The Directory of Open Access Journals now has over 7,000 titles, having added a net total of 1,436, for a growth rate of 4 titles per day. Even more remarkable is the growth rate in journals and articles searchable at article level. At growth rates of over 40% in the past year, this illustrates that DOAJ titles are growing in functionality as well as numbers.


Directory of Open Access Journals

December 31, 2011 2011 growth (numeric) 2011 growth (percentage)
# journals 7,372 1,436 24%
# journals searchable at article level 3,527 1,033 41%
# articles searchable at article level 721,271 230,860 47%


Open J-Gate  provides a listing and search service specific to English-language journals. Open J-Gate now has close to 10,000 journals, of which 6,500 are peer-reviewed. In 2011, Open J-Gate added titles at a rate of over 4 per day.



Open J-Gate


December 31, 2011 2011 growth (numeric) 2011 growth (percentage)
# journals (total) 9,710 1,605 20%
# peer-reviewed 6,508 1,631 33%

The Electronic Journals Library tracks free journals regardless of peer-reviewed / immediate open access status. Electronic Journals Library now has more than 32,000 journals, having added over 5,000 in 2011 at a rate of 15 titles per day

Electronic Journals Library - # journals
December 31, 2011 2011 growth (numeric) 2011 growth (percentage)
32,384 5,354 20%

There are now more than 2,100 repositories listed in the vetted OpenDOAR, which added new repositories at the rate of 1 per day in 2011. The Registry of Open Access Repositories added about 2 new repositories per day in 2011.



 # repositories


December 31, 2011 2011 growth (numeric) 2011 growth (percentage)
OpenDOAR 2,164 347 19%
ROAR 2,610 520 25%

Kudos to the Bielefeld Academic Search Engine for a snazzy new search service for the more than 33 million items available through over 2,000 repositories. A BASE search looks at more than 8 million documents more than a year ago, for a growth rate of 21 thousand documents per day.

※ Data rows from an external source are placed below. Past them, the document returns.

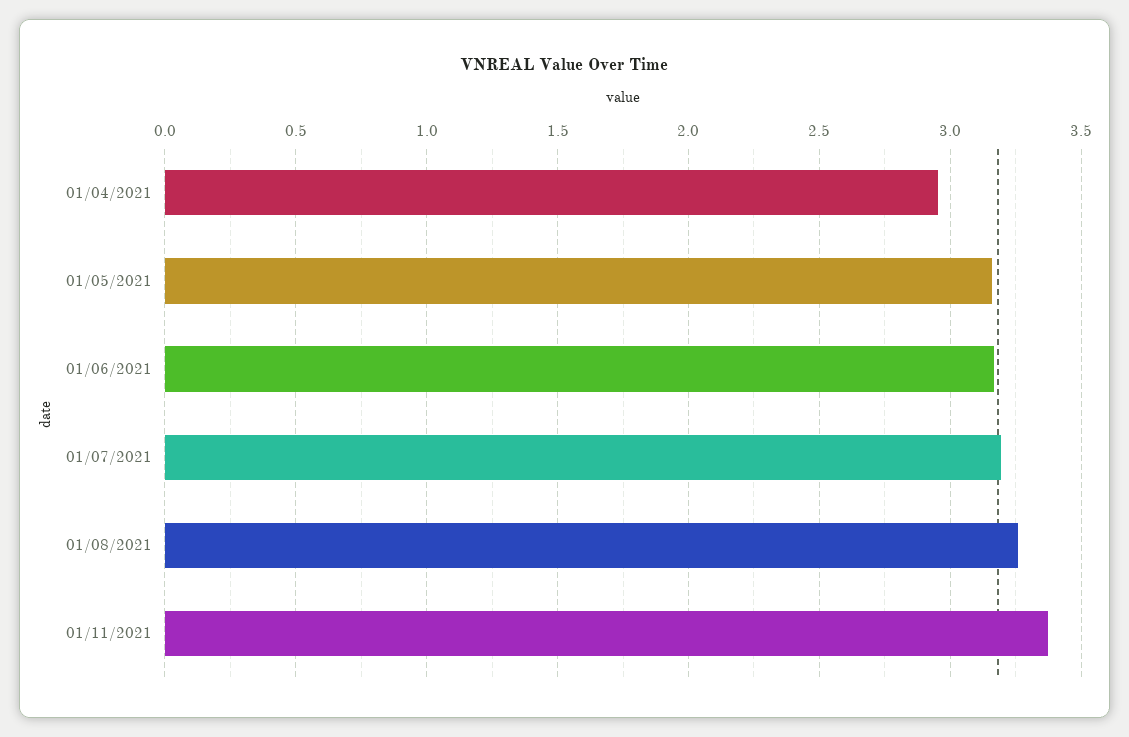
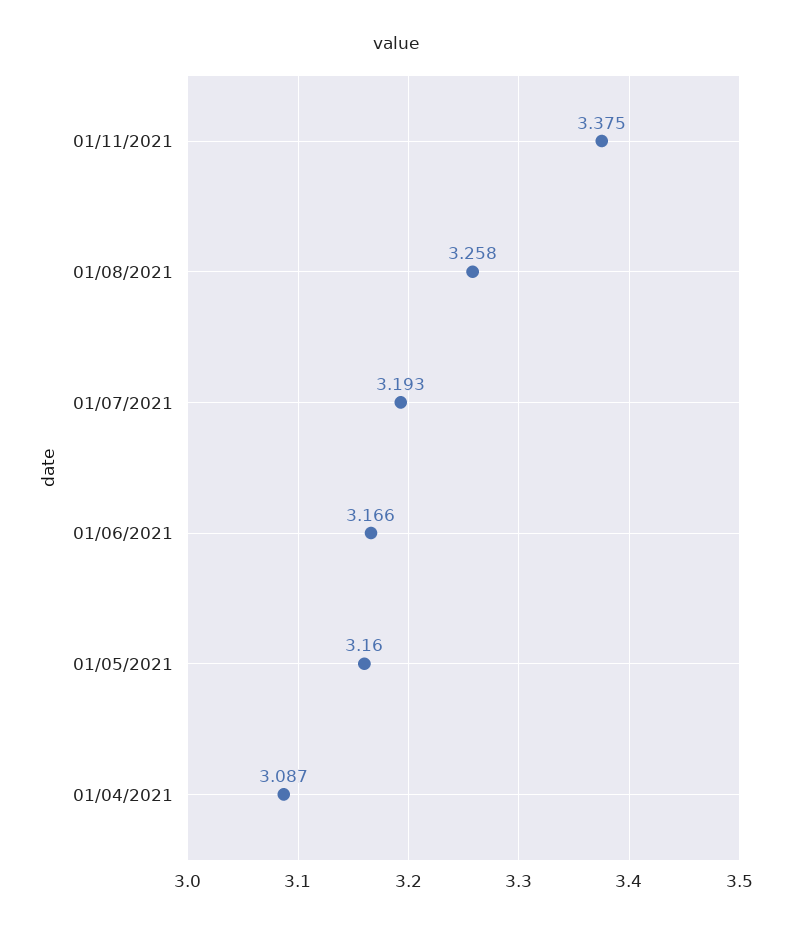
01/04/2021: 2.95 -> 3.087

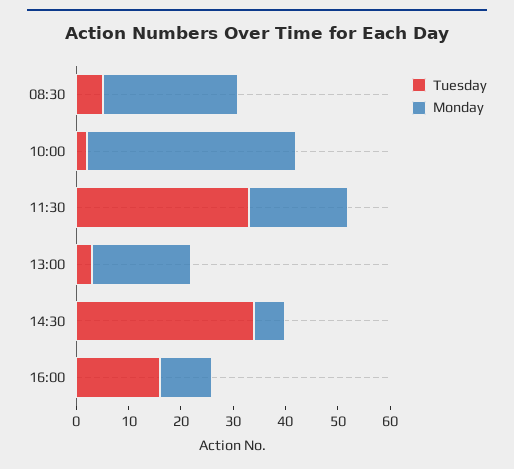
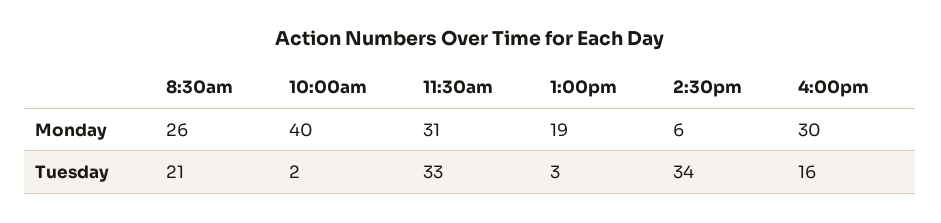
Tuesday, 08:30: 5 -> 21
Monday, 11:30: 20 -> 31
Monday, 16:00: 10 -> 30

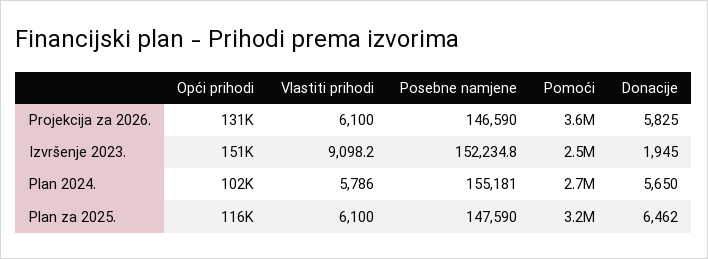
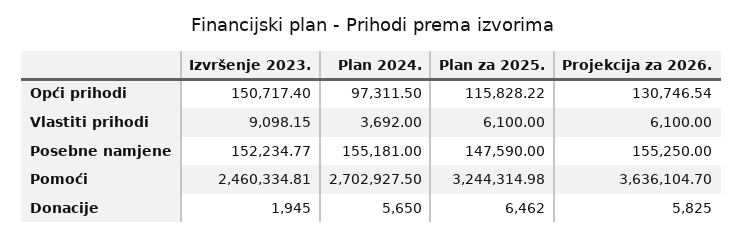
Posebne namjene, Projekcija za 2026.: 146590 -> 155250
Opći prihodi, Plan 2024.: 102000 -> 97311.5
Vlastiti prihodi, Plan 2024.: 5786 -> 3692

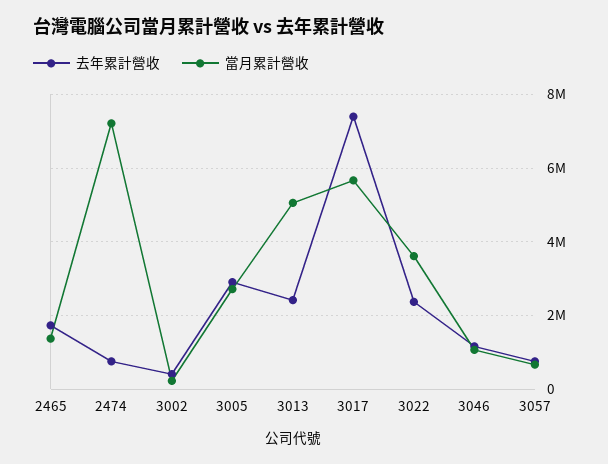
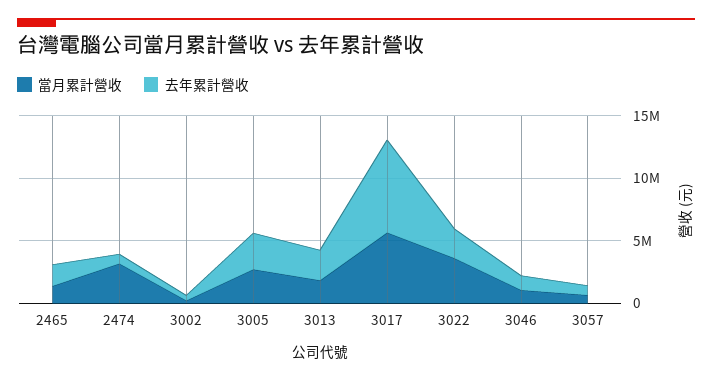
當月累計營收, 2474: 7200000 -> 3000000
當月累計營收, 3013: 5000000 -> 2000000

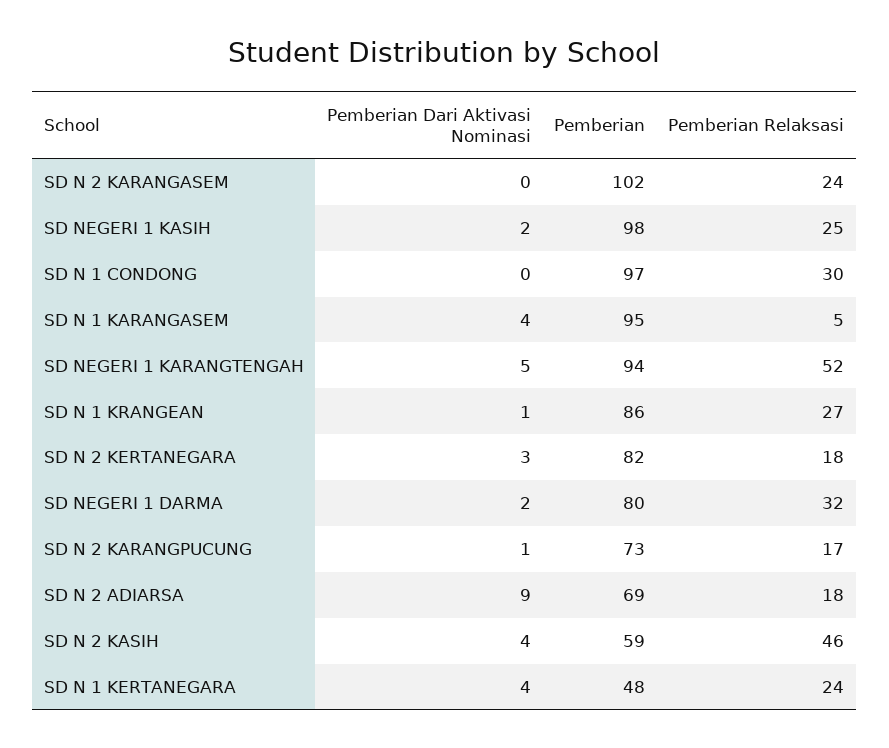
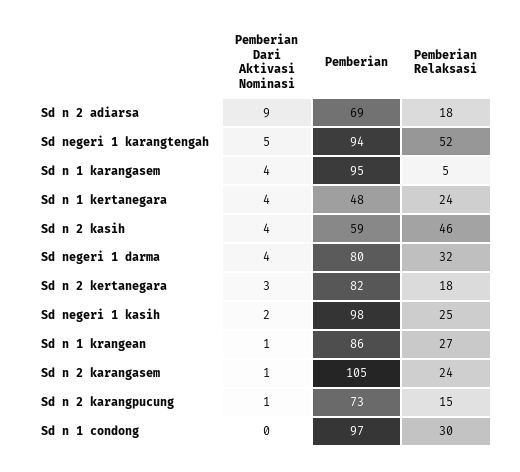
Pemberian Dari Aktivasi Nominasi, SD N 2 KARANGASEM: 0 -> 1
Pemberian, SD N 2 KARANGASEM: 102 -> 105
Pemberian Dari Aktivasi Nominasi, SD NEGERI 1 DARMA: 2 -> 4
Pemberian Relaksasi, SD N 2 KARANGPUCUNG: 17 -> 15

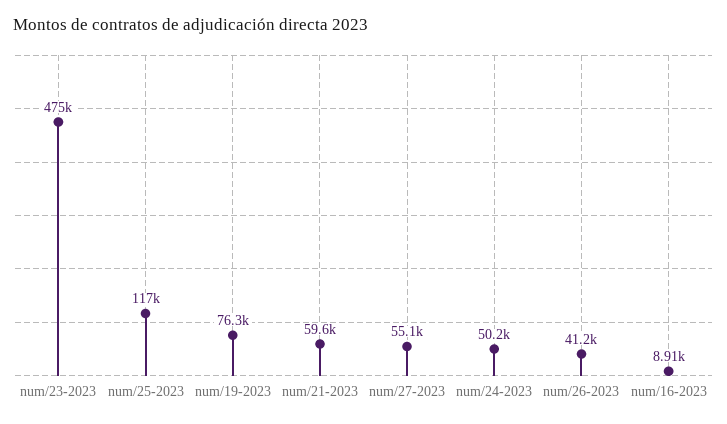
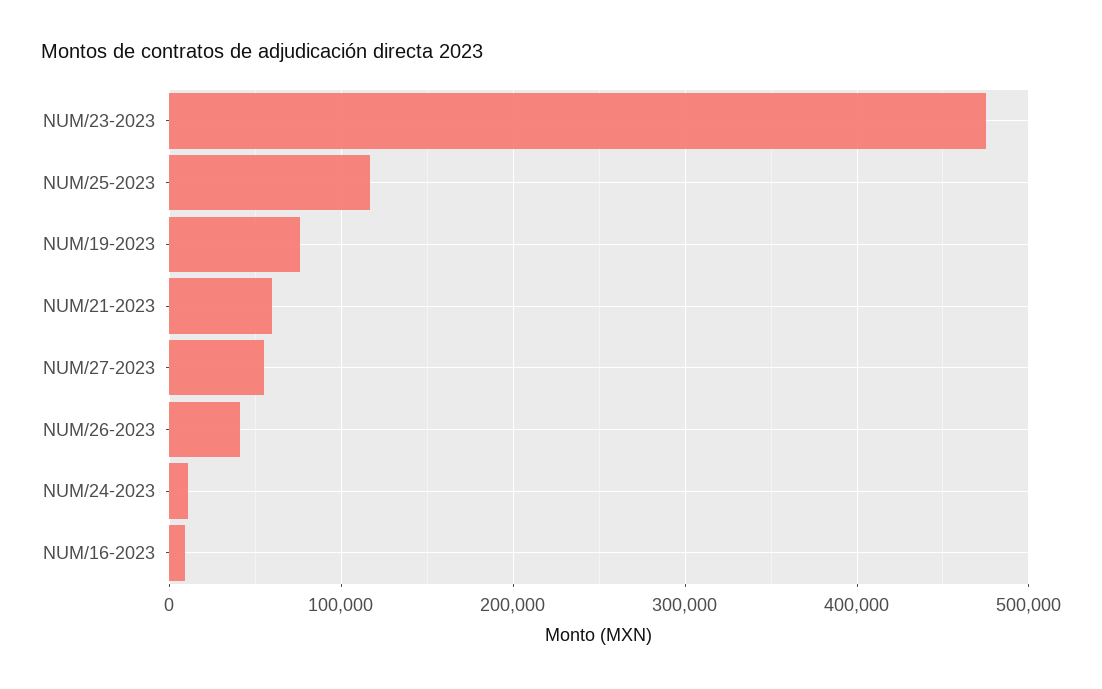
num/24-2023: 50200 -> 10000

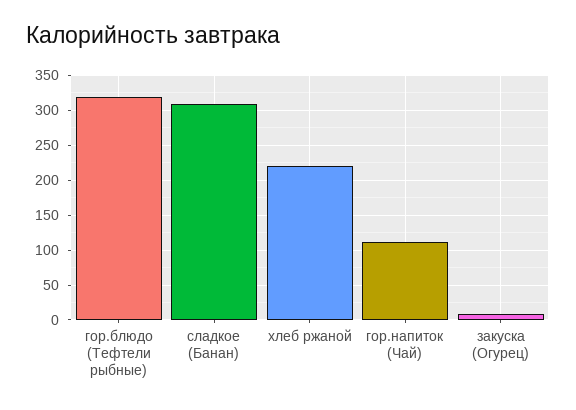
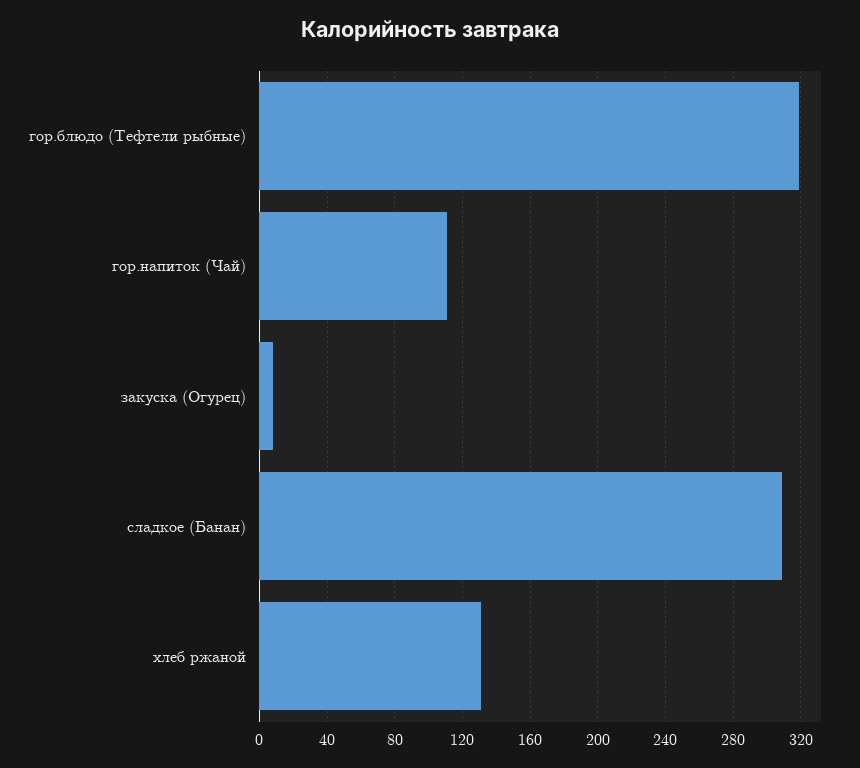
хлеб ржаной: 220 -> 130

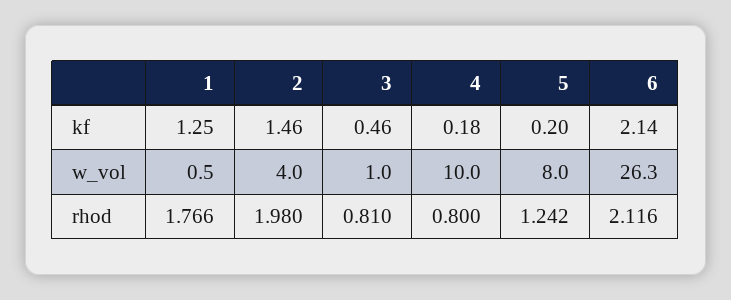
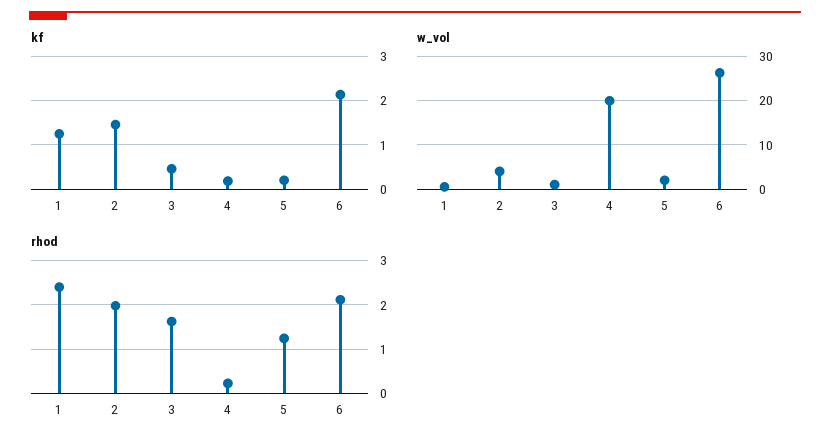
w_vol, 4: 10 -> 20
w_vol, 5: 8 -> 2
rhod, 1: 1.766 -> 2.4
rhod, 3: 0.81 -> 1.6
rhod, 4: 0.8 -> 0.2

BASE:  Bielefeld Academic Search Engine http://www.base-search.net/

December 31, 2011 2011 growth (numeric) 2011 growth (percentage)
# documents 33,598,612 8,082,061 32%
# service providers 2,072 345 20%

Growth rates at four established disciplinary repositories, PubMedCentral, arXiv, RePEC, and E-LIS, ranged from 10-15% for 2011. 



December 31, 2011 2011 growth (numeric) 2011 growth (percentage)
PubMedCentral 2,300,000 301,387 15%
arXiv 725,963 76,570 12%
RePEC 1,135,000 150,000 15%
E-LIS 12,577 1,157 10%
This post is part of the Dramatic Growth of Open Access series.